New tests should be based on the template displayed on the side, in order to take advantage of the configurations already in place.

Tests can execute multiple requests, but please minimize the number of interactions with databases to avoid creating junk data (for this reason, smoke testing POST, PATCH and DELETE endpoints is not recommended).

Another thing to notice is the usage of AWS secrets for storing a token to execute the request (gfw-api/token), as well as the hostname where the test will be executed (wri-api/smoke-tests-host).

The template on the side executes a GET request to /v1/dataset, grabs the first ID in the response data and executes a second GET request to the /v1/dataset/:id endpoint.

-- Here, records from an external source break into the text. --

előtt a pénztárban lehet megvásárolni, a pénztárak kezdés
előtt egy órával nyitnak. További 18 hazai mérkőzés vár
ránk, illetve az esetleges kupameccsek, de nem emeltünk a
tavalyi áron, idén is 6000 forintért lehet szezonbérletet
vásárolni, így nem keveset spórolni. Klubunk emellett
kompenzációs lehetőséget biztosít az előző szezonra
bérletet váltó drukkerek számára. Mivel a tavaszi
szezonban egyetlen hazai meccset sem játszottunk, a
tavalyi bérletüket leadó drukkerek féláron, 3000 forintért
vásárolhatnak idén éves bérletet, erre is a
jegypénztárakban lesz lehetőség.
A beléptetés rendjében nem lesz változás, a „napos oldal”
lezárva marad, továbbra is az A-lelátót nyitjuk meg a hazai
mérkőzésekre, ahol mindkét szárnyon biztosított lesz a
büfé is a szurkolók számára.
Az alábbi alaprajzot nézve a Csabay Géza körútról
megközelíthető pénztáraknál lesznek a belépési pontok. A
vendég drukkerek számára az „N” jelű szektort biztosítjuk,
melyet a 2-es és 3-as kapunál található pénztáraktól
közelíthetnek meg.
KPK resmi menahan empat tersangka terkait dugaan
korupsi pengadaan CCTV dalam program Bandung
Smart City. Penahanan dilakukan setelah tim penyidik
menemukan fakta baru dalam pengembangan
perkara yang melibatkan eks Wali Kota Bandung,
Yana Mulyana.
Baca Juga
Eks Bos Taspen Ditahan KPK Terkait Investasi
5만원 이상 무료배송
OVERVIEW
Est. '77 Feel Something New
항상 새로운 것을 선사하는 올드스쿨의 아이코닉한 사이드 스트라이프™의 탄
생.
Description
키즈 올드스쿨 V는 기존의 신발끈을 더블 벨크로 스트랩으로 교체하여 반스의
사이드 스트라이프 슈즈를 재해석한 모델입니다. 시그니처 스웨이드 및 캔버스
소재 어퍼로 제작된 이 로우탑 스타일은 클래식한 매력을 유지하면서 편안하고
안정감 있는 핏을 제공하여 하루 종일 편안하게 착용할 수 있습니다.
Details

The test will pass if there are no exceptions thrown or promise rejections during the execution of the test. For the example on the side, the test will fail if any of the requests performed returns a status code that is not 200.

Things to pay attention

Use a user to run the tests

Please ensure that all tests are ran using a token for a user which was specifically created for running the tests. Also, it goes without saying, please don’t share either the token or the credentials for the user running the tests with anyone.

Always configure alarms for the smoke tests

Smoke tests by default are created without an associated alarm. When managing or creating smoke tests, please ensure that each test has a unique alarm associated to it.

Also, please ensure that the created alarm has an action defined to notify someone in case of failure of a test.